El extraño almacén que un día llegó a Quito
María me dijo una noche de viernes que hagamos planes para el fin de semana y que entre esos planes había un itinerario que yo no podría negarme: ir a conocer los almacenes Zara.
No tenía idea de qué me hablaba, así que buscó en su I-Phone y apareció en la pantalla cantidad de imágenes de los almacenes Zara en Madrid y de la infinidad de novedosas prendas, accesorios y modelos femeninos y masculinos que vestían ropa de otro planeta.
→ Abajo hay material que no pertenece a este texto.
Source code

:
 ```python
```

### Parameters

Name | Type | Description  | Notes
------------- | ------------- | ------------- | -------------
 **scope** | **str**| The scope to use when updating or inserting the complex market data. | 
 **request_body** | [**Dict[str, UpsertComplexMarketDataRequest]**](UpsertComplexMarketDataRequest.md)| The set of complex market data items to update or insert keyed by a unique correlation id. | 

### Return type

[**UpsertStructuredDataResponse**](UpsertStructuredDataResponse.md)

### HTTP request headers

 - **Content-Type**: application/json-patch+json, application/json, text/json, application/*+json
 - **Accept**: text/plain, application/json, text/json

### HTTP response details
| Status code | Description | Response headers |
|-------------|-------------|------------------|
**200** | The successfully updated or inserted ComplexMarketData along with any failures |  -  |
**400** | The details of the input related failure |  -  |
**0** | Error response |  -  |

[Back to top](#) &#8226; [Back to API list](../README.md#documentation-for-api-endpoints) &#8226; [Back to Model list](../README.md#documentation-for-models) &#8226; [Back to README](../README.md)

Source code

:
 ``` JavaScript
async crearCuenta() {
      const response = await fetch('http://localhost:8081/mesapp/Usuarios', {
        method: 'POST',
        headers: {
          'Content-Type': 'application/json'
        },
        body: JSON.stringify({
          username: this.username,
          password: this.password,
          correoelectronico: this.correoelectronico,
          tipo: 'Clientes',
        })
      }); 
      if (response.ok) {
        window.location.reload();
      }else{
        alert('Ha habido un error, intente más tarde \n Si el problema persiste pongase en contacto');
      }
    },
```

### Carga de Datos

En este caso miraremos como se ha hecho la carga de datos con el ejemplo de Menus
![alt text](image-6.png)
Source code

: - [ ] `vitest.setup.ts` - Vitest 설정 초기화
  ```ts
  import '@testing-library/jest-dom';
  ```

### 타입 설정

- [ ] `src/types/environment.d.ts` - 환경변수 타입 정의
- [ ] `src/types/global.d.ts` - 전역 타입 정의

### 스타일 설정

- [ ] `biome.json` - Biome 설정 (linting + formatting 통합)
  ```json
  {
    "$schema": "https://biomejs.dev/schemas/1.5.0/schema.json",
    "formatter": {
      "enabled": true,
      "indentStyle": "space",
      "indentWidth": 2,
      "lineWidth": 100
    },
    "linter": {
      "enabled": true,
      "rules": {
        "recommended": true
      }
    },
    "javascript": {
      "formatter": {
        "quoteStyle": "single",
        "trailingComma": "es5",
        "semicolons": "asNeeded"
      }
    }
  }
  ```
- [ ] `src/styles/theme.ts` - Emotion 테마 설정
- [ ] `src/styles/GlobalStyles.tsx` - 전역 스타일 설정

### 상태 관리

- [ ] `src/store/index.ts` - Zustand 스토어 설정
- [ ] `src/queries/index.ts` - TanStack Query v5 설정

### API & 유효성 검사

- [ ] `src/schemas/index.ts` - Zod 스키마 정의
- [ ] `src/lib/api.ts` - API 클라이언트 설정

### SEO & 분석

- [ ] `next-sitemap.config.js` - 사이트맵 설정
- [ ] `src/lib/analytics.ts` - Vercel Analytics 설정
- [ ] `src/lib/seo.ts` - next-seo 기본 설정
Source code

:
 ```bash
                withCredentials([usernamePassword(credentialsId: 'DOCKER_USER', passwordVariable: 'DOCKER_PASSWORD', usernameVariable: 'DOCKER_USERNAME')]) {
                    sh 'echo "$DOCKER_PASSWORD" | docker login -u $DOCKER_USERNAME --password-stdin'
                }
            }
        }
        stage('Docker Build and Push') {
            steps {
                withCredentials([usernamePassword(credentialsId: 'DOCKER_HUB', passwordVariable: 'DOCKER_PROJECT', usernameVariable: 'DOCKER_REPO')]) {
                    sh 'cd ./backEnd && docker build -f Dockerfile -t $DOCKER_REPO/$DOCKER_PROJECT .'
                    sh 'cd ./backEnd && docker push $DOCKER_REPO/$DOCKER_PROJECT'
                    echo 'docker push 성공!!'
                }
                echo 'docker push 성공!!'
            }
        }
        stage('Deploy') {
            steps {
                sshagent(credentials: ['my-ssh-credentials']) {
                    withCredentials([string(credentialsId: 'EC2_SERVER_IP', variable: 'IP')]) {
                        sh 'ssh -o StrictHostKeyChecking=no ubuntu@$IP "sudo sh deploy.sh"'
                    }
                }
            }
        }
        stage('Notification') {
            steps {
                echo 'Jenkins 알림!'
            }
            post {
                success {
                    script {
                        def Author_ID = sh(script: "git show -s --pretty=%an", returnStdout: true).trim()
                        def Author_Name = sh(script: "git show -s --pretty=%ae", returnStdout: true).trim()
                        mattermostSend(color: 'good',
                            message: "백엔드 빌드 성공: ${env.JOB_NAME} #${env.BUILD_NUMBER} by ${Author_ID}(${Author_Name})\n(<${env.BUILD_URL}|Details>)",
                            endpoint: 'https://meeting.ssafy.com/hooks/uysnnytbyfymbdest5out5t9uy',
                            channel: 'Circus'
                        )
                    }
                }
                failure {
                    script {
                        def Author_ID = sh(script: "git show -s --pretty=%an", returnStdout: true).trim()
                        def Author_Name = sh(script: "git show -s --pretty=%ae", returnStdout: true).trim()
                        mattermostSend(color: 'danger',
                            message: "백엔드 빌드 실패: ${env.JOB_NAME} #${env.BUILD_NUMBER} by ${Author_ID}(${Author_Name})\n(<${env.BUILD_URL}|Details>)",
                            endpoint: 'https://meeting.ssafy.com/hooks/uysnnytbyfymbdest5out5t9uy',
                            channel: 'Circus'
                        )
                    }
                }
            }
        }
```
Ese fin de semana fuimos a Zara en el Quicentro. Un lugar extraño donde quienes nos recibieron y atendieron eran una mezcla de muertos vivientes y de personajes asexuados, todos vestidos de traje negro, delgados, con el cabello parado gracias a un implacable gel, como si fueran protagonistas de alguna serie que mezque los argumentos de las series Walking Death y Crepúsculo.
Todos chicos. Ninguna chica. Decenas de hombres, escasas mujeres con ropa informal, como cualquier ciudadana normal (¿), ubicadas en las cajas frente a las cuales hacían largas filas los flamantes compradores de una ropa extraña, muy parecida a la que usan los dependientes que pululan por el almacén.
Después de aquel shock visual fui acostumbrándome a Zara. Primero, algo temeroso, venciendo los prejuicios. Luego, acompañando a María. Y, finalmente, comprando algo para mí. Eso sí, siempre, cuidando de no parecer personaje de Walking Death ni Crepúsculo.